Listen attentively and repeat back some part of what he said so that the child feels that what he said is more important than how he said it.
Maintain normal eye contact and do not show any impatience. For example, avoid frequently nodding; looking at a watch or surreptitiously getting on with another task while the child is speaking.
Slow your own speech with natural pauses, demonstrating that there is no need to rush.
Talk, play and/or socialise regularly with your child in a relaxed environment where you follow his lead as to what he wants to do.
Aim to build his self-esteem by emphasising what he does well and using his name or family nickname regularly when you talk with him so he knows that he is unique and special to you. He is more likely then to develop the confidence to manage his speaking even when stammering severely.
Talk with him on a daily basis one to one for at least fifteen minutes in a relaxed and quiet atmosphere with nothing else happening to distract him such as the television, or loud background noise. When he is younger you may find that he is most comfortable sitting down in a special place that he likes, with a favourite toy/ game, with you sitting at the same level.
The older child
As he gets older, and is less inclined to sit down with a parent, integrate talking into daily activities such as mealtimes, bedtimes and family leisure occasions. Even if it is an effort when a parent is tired it is worth doing that to communicate regularly with your child by talking and listening to what he has to say. Then you can be reassured that if he has a worry about his speech or anything else such as teasing and bullying that you will be the first to know.
Spending quality time with your child
Spend time together regularly - follow his lead when he is younger by playing with what he wants to play with and talking about what he wants to talk about. As he gets older involve yourself in his activities, for example television viewing, playing games on a computer or outdoors and use the opportunities to talk. This sense of being in charge particularly if he has more skill than you helps to build his self-esteem and causes him to think a little about what he is doing, especially if he feels that he has a superior skill that he can explain to you. During this time, encourage him by praising him for what he is good at (e.g.: 'That was a great goal' or 'Thanks for showing me how to play that').
Make the family routine relaxed rather then rushed.

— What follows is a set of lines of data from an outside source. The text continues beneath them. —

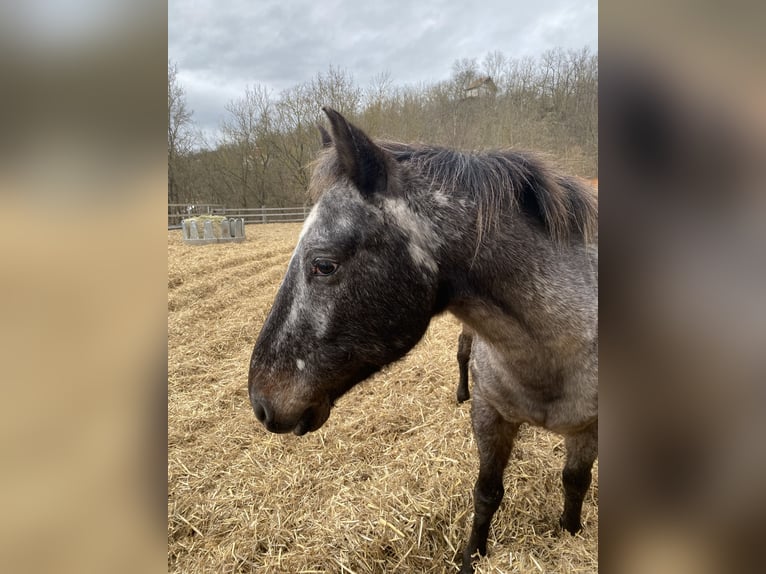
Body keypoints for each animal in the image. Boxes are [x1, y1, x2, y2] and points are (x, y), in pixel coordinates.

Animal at [248, 107, 600, 572]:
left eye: (324, 265)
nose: (260, 401)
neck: (549, 355)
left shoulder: (589, 430)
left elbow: (575, 482)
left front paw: (569, 532)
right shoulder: (490, 416)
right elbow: (487, 493)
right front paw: (473, 555)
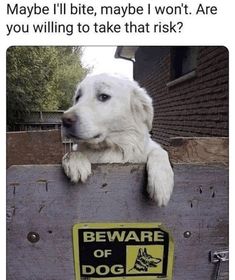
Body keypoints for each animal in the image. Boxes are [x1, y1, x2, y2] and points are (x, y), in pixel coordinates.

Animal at [61, 73, 173, 207]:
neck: (113, 148)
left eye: (103, 96)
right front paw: (76, 161)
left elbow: (159, 151)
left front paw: (162, 182)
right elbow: (71, 152)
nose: (65, 120)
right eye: (78, 97)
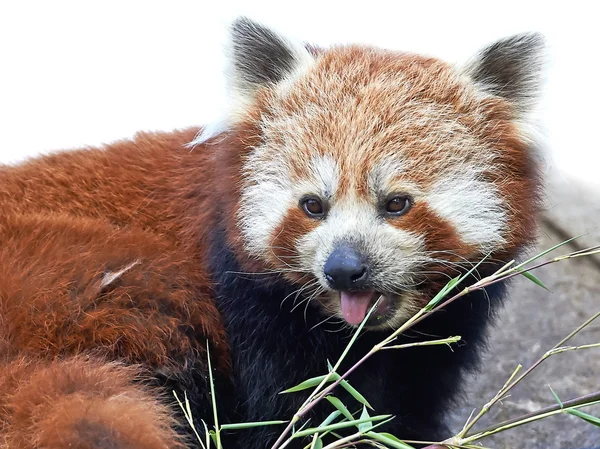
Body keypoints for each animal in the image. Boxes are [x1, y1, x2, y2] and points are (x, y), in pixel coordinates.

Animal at [0, 16, 540, 448]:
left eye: (397, 204)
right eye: (313, 205)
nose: (344, 269)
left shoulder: (437, 339)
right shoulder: (256, 320)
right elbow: (280, 418)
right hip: (81, 270)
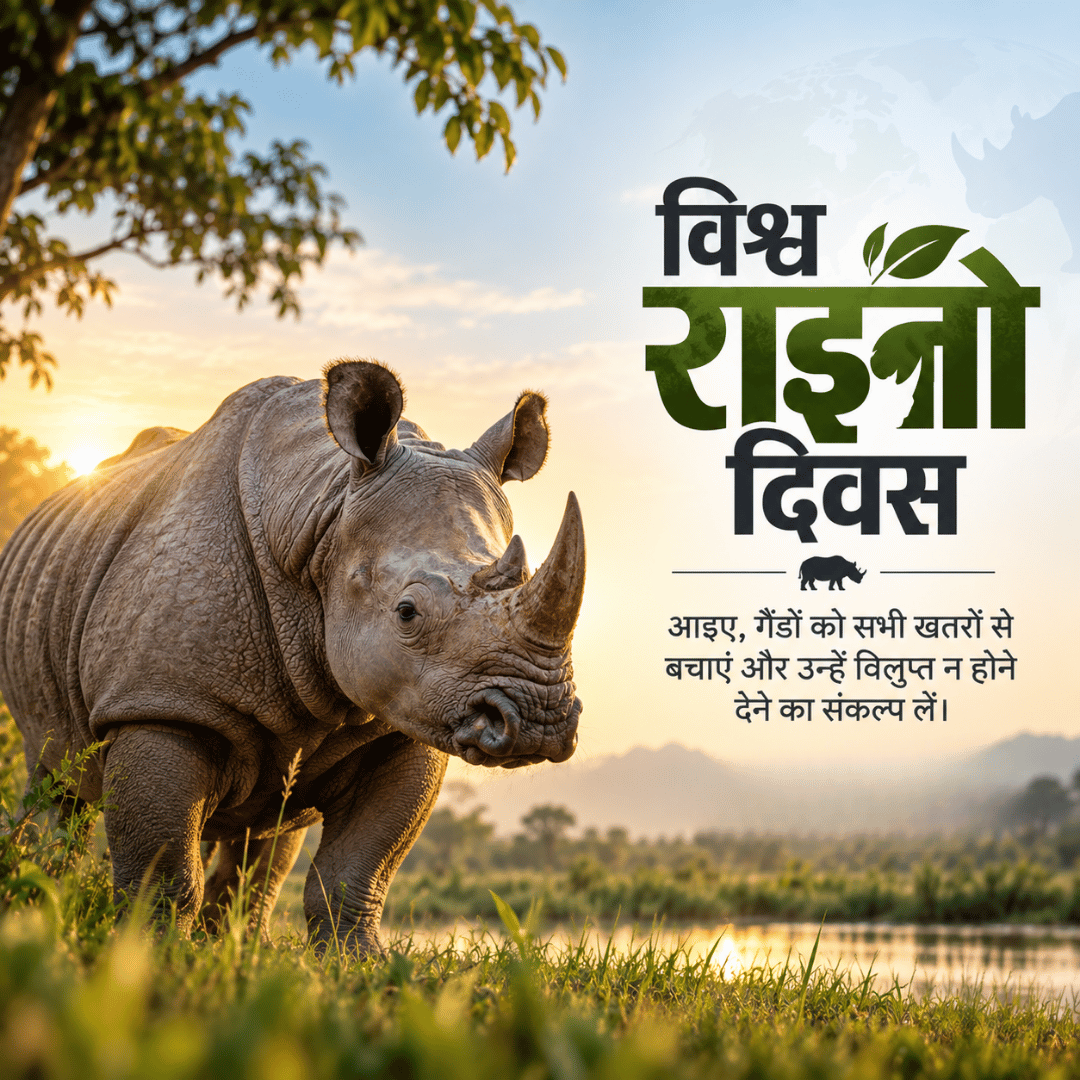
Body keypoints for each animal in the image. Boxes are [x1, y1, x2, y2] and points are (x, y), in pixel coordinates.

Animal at [0, 361, 584, 954]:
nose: (538, 721)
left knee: (270, 830)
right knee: (54, 777)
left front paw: (358, 964)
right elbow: (162, 867)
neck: (322, 513)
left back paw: (236, 945)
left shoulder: (401, 725)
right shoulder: (160, 701)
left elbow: (359, 868)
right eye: (407, 613)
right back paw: (39, 907)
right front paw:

A home environment that is calm and relaxed
This is a difficult ideal to attain nowadays as there are so many stresses on families. However, a home environment that feels tranquil and relaxed to a child of any age will be helpful to speech management and build confidence. If he has been at school for example, you may want to immediately ask about his day particularly if something important like a test was taking place. However, he will have been stimulated and possibly stressed during that day by school work and social contacts and may just need a comforting environment with you where no demands are made on him. You could just sit quietly nearby as he relaxes, responding when he talks to you. Let him choose the moment for talking about how he had got on, even if it is much later on.
Helping your child to help himself
As he gets older and widens his social contacts it is important to ensure that he is not rushing around all the time between different activities; if possible a good balance between stimulus and calm needs to be maintained. Activities that help him to concentrate while being methodical and 'slowing him down' can all contribute to that: learning to swim, play a musical instrument, have lessons in football and so forth. Perhaps also the popular Sports of the East such as Tai chi may be fun and encourage relaxation and concentration. The idea is to 'slow down' a child and help him to keep calm. The BSA hears from many parents that their primary child, particularly if he is a boy, can be 'dashing around all the time' and that this seems to affect their concentration and their fluency.